Microcredit is a potent financial innovation designed to boost self-employment and small business growth among low-income individuals, primarily in less developed countries (LDCs). This powerful tool is also known as “microlending” or “microloan.”
Key Takeaways
- Microcredit provides very small sums to individuals to start or expand a small business.
- Borrowers are usually low-income individuals in developing parts of the world; modern microcredit practices began in Bangladesh.
- It predominantly functions on a group borrowing model, pioneered by Nobel laureate Muhammad Yunus and his Grameen Bank.
How Microcredit Works
The foundation of microcredit lies in empowering skilled individuals in underdeveloped regions who are typically excluded from traditional banking systems. Many people who benefit from microcredit belong to barter economies with no direct access to currency.
The modern era of microcredit credits its origins to the Grameen Bank model, conceived by economist Muhammad Yunus. This pioneering system was first implemented in 1976 in Bangladesh, where a group of women borrowed $27 for their small businesses. The collective repayment of the loan enabled them to sustain their operations.
Take the example of the women making bamboo stools in Bangladesh. Individually, the women couldn’t afford the materials or secure credit due to high individual lending risk. However, collective borrowing provided them the necessary resources, with the agreement that the loan would be repaid gradually as they sold their products.
Microloans can be as small as $10 and generally do not exceed $2,000. This contrasts sharply with traditional banking loans, which typically require collateral and adhere to stringent repayment terms. Often, microcredit arrangements eliminate the need for written agreements altogether.
Micro-Loan Terms
Though akin to conventional lenders, micro-financiers levy interest and establish set repayment plans. Some require borrowers to reserve a portion of their income into a savings account, which serves as a safety net should they default on the loan. Successful repayment increases their savings, thus creating a financial cushion.
Collateral is often absent in microcredit schemes. Borrowers are pooled together as a safety measure, repaying their debts collaboratively. This collective arrangement imposes peer pressure, promoting consistent repayment.

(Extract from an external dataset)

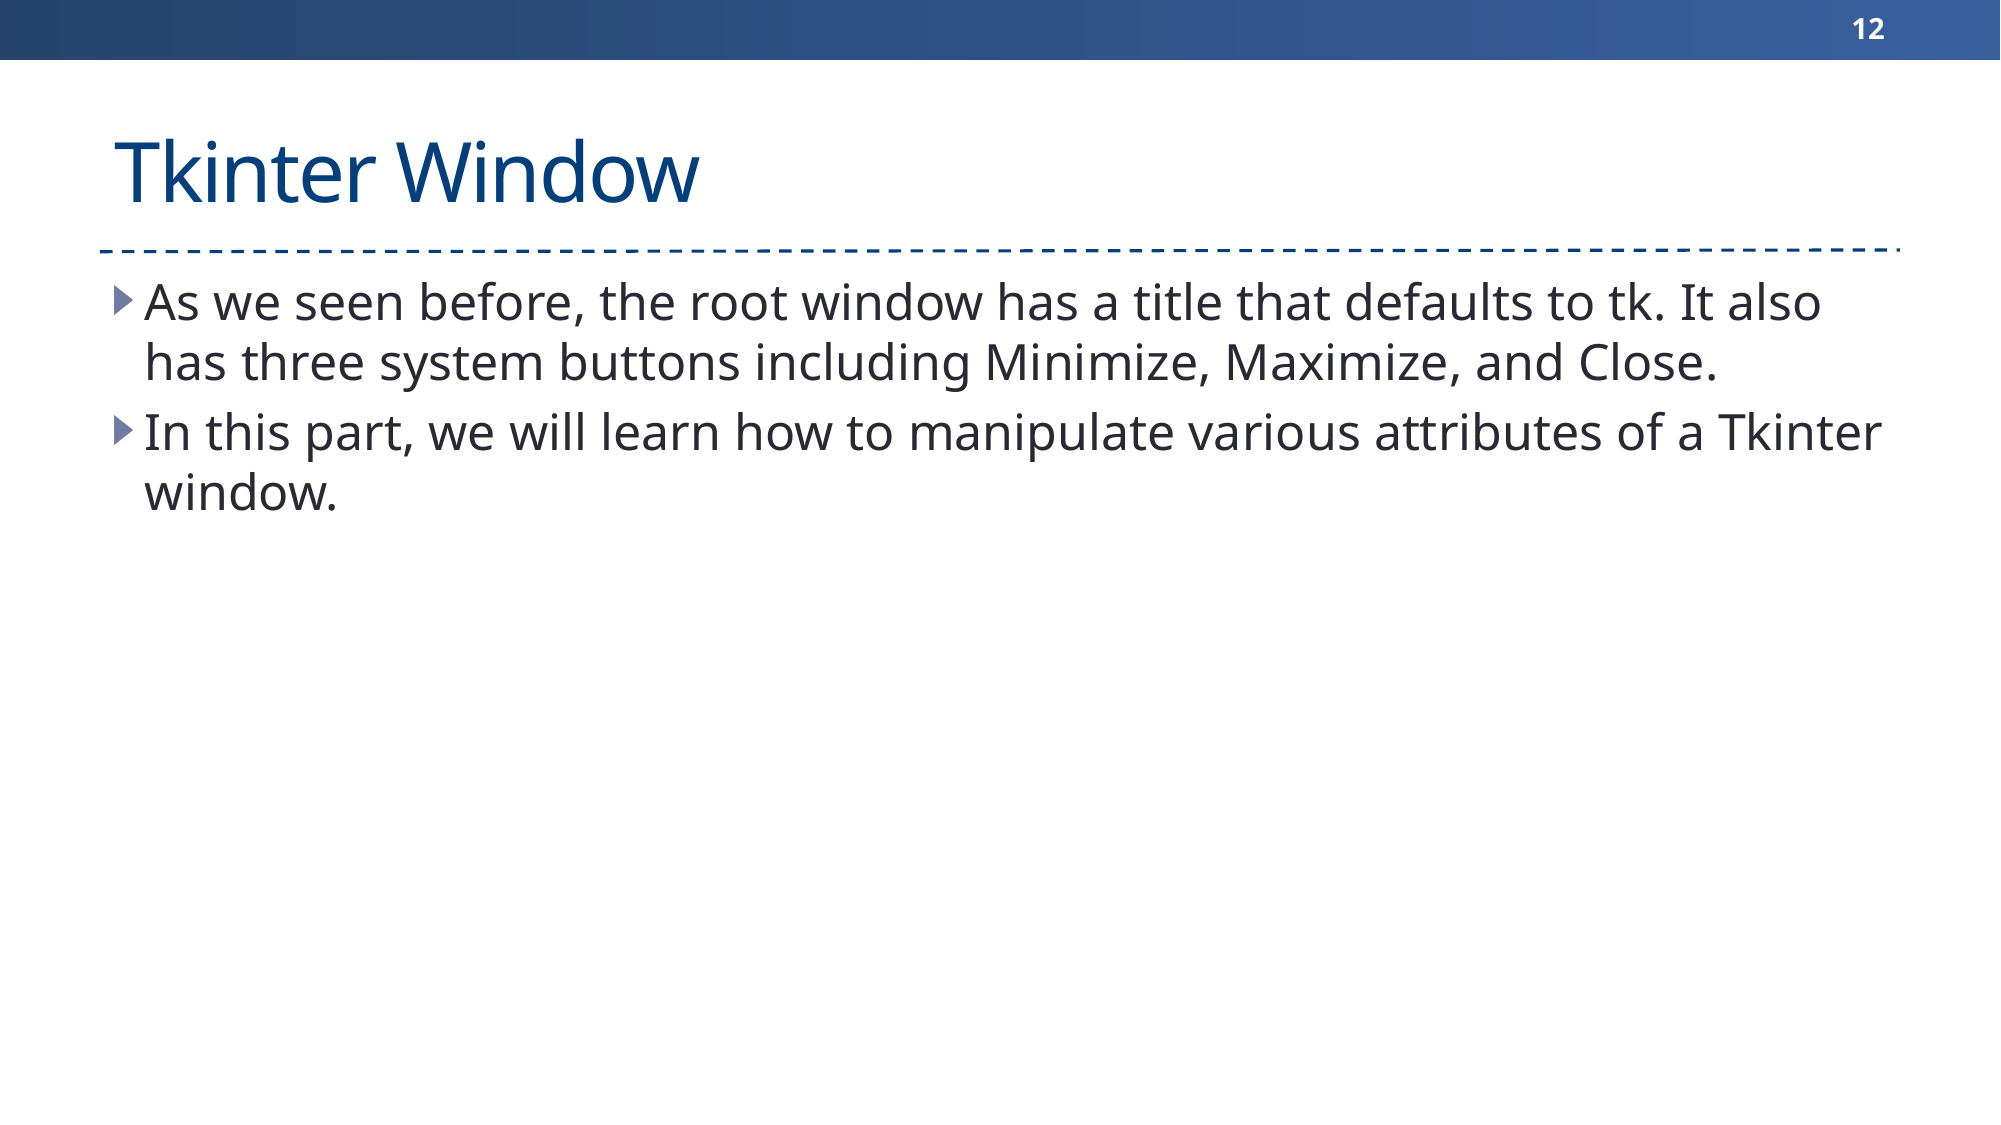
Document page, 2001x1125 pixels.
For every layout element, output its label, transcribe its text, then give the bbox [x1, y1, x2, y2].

For instance, if a borrower faces struggles in their business venture, they can turn to other group members or the loan officer for guidance. Through consistent repayment, borrowers cultivate a favorable credit history, paving the way for accessing larger loans in the future.
Interestingly, despite their financial straits, microcredit repayment rates often surpass those of conventional financing. For example, Opportunity International reported a remarkable 98.9% repayment rate in 2016.
Critiques of Microcredit
Microcredit has met with some criticism, particularly concerning misuse and unsustainable debt accumulation. In South Africa, microcredit introduced to spur self-employment in impoverished areas sometimes led to funds being spent on consumption rather than business creation.
Borrowers may also amass debt they struggle to repay, lacking a stable income or viable business to provide revenue for loan repayment. This situation can drive them to liquidate personal assets or seek further loans, trapping them in a cycle of debt.
In conclusion, while microcredit offers significant potential for fostering entrepreneurship and economic development, it is not without its pitfalls. Careful implementation and oversight are crucial to ensure it serves its purpose effectively.
Related Terms: Microfinance, Loan, Muhammad Yunus, Repayment, Default, Credit History.